Action item: Rewrite all the records, changing each "It indicates" to "The reading is" and keeping everything else the same.

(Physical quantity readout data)
BEGIN

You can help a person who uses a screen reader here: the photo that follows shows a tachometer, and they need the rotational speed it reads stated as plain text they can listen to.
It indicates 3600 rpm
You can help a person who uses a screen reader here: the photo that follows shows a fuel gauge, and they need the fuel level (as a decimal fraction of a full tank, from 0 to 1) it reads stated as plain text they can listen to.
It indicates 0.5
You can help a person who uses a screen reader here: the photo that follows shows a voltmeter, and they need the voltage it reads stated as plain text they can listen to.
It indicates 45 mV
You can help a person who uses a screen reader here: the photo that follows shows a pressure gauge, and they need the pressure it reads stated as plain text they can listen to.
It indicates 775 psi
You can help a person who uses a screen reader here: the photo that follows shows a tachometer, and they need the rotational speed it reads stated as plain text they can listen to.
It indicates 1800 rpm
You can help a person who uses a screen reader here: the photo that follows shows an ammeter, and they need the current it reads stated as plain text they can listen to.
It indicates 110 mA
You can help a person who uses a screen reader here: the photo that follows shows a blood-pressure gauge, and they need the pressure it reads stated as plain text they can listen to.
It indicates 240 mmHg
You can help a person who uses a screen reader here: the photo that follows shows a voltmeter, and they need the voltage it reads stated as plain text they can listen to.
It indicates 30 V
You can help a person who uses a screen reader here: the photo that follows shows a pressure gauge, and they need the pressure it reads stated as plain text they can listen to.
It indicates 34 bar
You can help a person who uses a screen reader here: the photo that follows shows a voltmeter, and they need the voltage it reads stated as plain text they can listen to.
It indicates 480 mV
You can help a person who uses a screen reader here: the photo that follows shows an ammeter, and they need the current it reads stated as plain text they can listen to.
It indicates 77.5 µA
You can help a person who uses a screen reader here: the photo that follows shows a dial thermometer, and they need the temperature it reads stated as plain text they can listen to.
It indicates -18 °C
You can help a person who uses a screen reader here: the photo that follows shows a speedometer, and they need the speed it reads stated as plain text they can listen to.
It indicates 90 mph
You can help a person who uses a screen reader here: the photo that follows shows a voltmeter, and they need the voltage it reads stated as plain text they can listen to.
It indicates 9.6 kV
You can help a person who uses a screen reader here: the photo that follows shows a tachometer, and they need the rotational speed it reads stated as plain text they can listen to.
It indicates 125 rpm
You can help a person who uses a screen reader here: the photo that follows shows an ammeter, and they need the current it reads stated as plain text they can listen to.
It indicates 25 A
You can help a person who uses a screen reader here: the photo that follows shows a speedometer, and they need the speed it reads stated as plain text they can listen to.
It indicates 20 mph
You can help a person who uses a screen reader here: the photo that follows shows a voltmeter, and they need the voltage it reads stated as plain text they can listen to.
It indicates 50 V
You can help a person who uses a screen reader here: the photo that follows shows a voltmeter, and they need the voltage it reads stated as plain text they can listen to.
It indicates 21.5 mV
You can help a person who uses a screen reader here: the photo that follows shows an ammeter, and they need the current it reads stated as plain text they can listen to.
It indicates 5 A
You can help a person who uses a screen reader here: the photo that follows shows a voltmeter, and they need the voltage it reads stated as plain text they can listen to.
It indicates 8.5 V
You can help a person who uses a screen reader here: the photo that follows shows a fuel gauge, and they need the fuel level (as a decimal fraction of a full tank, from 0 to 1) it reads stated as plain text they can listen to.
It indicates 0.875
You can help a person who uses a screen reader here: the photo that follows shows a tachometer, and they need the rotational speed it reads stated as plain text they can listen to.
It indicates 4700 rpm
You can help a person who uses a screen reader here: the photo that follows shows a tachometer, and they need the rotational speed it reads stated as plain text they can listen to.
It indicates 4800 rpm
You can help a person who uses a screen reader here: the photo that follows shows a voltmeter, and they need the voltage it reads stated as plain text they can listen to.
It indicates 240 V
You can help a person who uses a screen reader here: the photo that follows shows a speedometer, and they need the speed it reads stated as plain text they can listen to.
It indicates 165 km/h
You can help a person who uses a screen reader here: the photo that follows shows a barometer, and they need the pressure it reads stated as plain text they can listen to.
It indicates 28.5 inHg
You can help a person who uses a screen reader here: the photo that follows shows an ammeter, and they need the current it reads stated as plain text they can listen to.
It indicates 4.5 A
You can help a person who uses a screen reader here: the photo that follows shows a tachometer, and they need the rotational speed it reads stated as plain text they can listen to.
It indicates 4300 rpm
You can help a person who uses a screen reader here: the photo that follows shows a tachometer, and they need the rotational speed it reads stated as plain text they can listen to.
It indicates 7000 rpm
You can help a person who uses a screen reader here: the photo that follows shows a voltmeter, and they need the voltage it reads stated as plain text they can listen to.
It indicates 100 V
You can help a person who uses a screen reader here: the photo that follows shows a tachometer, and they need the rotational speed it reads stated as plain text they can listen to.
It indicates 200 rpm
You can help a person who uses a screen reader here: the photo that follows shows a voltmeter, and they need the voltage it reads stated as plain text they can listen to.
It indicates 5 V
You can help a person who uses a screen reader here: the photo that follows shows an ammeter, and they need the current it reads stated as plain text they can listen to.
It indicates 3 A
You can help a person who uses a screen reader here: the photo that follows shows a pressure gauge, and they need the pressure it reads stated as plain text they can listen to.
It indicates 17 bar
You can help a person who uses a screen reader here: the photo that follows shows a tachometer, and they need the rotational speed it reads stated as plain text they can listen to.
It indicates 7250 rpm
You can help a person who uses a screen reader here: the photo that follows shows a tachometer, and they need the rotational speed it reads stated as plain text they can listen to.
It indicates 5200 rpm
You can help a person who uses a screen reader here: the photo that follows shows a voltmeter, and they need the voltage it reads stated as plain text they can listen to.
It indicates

END

Response to the exercise:
You can help a person who uses a screen reader here: the photo that follows shows a tachometer, and they need the rotational speed it reads stated as plain text they can listen to.
The reading is 3600 rpm
You can help a person who uses a screen reader here: the photo that follows shows a fuel gauge, and they need the fuel level (as a decimal fraction of a full tank, from 0 to 1) it reads stated as plain text they can listen to.
The reading is 0.5
You can help a person who uses a screen reader here: the photo that follows shows a voltmeter, and they need the voltage it reads stated as plain text they can listen to.
The reading is 45 mV
You can help a person who uses a screen reader here: the photo that follows shows a pressure gauge, and they need the pressure it reads stated as plain text they can listen to.
The reading is 775 psi
You can help a person who uses a screen reader here: the photo that follows shows a tachometer, and they need the rotational speed it reads stated as plain text they can listen to.
The reading is 1800 rpm
You can help a person who uses a screen reader here: the photo that follows shows an ammeter, and they need the current it reads stated as plain text they can listen to.
The reading is 110 mA
You can help a person who uses a screen reader here: the photo that follows shows a blood-pressure gauge, and they need the pressure it reads stated as plain text they can listen to.
The reading is 240 mmHg
You can help a person who uses a screen reader here: the photo that follows shows a voltmeter, and they need the voltage it reads stated as plain text they can listen to.
The reading is 30 V
You can help a person who uses a screen reader here: the photo that follows shows a pressure gauge, and they need the pressure it reads stated as plain text they can listen to.
The reading is 34 bar
You can help a person who uses a screen reader here: the photo that follows shows a voltmeter, and they need the voltage it reads stated as plain text they can listen to.
The reading is 480 mV
You can help a person who uses a screen reader here: the photo that follows shows an ammeter, and they need the current it reads stated as plain text they can listen to.
The reading is 77.5 µA
You can help a person who uses a screen reader here: the photo that follows shows a dial thermometer, and they need the temperature it reads stated as plain text they can listen to.
The reading is -18 °C
You can help a person who uses a screen reader here: the photo that follows shows a speedometer, and they need the speed it reads stated as plain text they can listen to.
The reading is 90 mph
You can help a person who uses a screen reader here: the photo that follows shows a voltmeter, and they need the voltage it reads stated as plain text they can listen to.
The reading is 9.6 kV
You can help a person who uses a screen reader here: the photo that follows shows a tachometer, and they need the rotational speed it reads stated as plain text they can listen to.
The reading is 125 rpm
You can help a person who uses a screen reader here: the photo that follows shows an ammeter, and they need the current it reads stated as plain text they can listen to.
The reading is 25 A
You can help a person who uses a screen reader here: the photo that follows shows a speedometer, and they need the speed it reads stated as plain text they can listen to.
The reading is 20 mph
You can help a person who uses a screen reader here: the photo that follows shows a voltmeter, and they need the voltage it reads stated as plain text they can listen to.
The reading is 50 V
You can help a person who uses a screen reader here: the photo that follows shows a voltmeter, and they need the voltage it reads stated as plain text they can listen to.
The reading is 21.5 mV
You can help a person who uses a screen reader here: the photo that follows shows an ammeter, and they need the current it reads stated as plain text they can listen to.
The reading is 5 A
You can help a person who uses a screen reader here: the photo that follows shows a voltmeter, and they need the voltage it reads stated as plain text they can listen to.
The reading is 8.5 V
You can help a person who uses a screen reader here: the photo that follows shows a fuel gauge, and they need the fuel level (as a decimal fraction of a full tank, from 0 to 1) it reads stated as plain text they can listen to.
The reading is 0.875
You can help a person who uses a screen reader here: the photo that follows shows a tachometer, and they need the rotational speed it reads stated as plain text they can listen to.
The reading is 4700 rpm
You can help a person who uses a screen reader here: the photo that follows shows a tachometer, and they need the rotational speed it reads stated as plain text they can listen to.
The reading is 4800 rpm
You can help a person who uses a screen reader here: the photo that follows shows a voltmeter, and they need the voltage it reads stated as plain text they can listen to.
The reading is 240 V
You can help a person who uses a screen reader here: the photo that follows shows a speedometer, and they need the speed it reads stated as plain text they can listen to.
The reading is 165 km/h
You can help a person who uses a screen reader here: the photo that follows shows a barometer, and they need the pressure it reads stated as plain text they can listen to.
The reading is 28.5 inHg
You can help a person who uses a screen reader here: the photo that follows shows an ammeter, and they need the current it reads stated as plain text they can listen to.
The reading is 4.5 A
You can help a person who uses a screen reader here: the photo that follows shows a tachometer, and they need the rotational speed it reads stated as plain text they can listen to.
The reading is 4300 rpm
You can help a person who uses a screen reader here: the photo that follows shows a tachometer, and they need the rotational speed it reads stated as plain text they can listen to.
The reading is 7000 rpm
You can help a person who uses a screen reader here: the photo that follows shows a voltmeter, and they need the voltage it reads stated as plain text they can listen to.
The reading is 100 V
You can help a person who uses a screen reader here: the photo that follows shows a tachometer, and they need the rotational speed it reads stated as plain text they can listen to.
The reading is 200 rpm
You can help a person who uses a screen reader here: the photo that follows shows a voltmeter, and they need the voltage it reads stated as plain text they can listen to.
The reading is 5 V
You can help a person who uses a screen reader here: the photo that follows shows an ammeter, and they need the current it reads stated as plain text they can listen to.
The reading is 3 A
You can help a person who uses a screen reader here: the photo that follows shows a pressure gauge, and they need the pressure it reads stated as plain text they can listen to.
The reading is 17 bar
You can help a person who uses a screen reader here: the photo that follows shows a tachometer, and they need the rotational speed it reads stated as plain text they can listen to.
The reading is 7250 rpm
You can help a person who uses a screen reader here: the photo that follows shows a tachometer, and they need the rotational speed it reads stated as plain text they can listen to.
The reading is 5200 rpm
You can help a person who uses a screen reader here: the photo that follows shows a voltmeter, and they need the voltage it reads stated as plain text they can listen to.
The reading is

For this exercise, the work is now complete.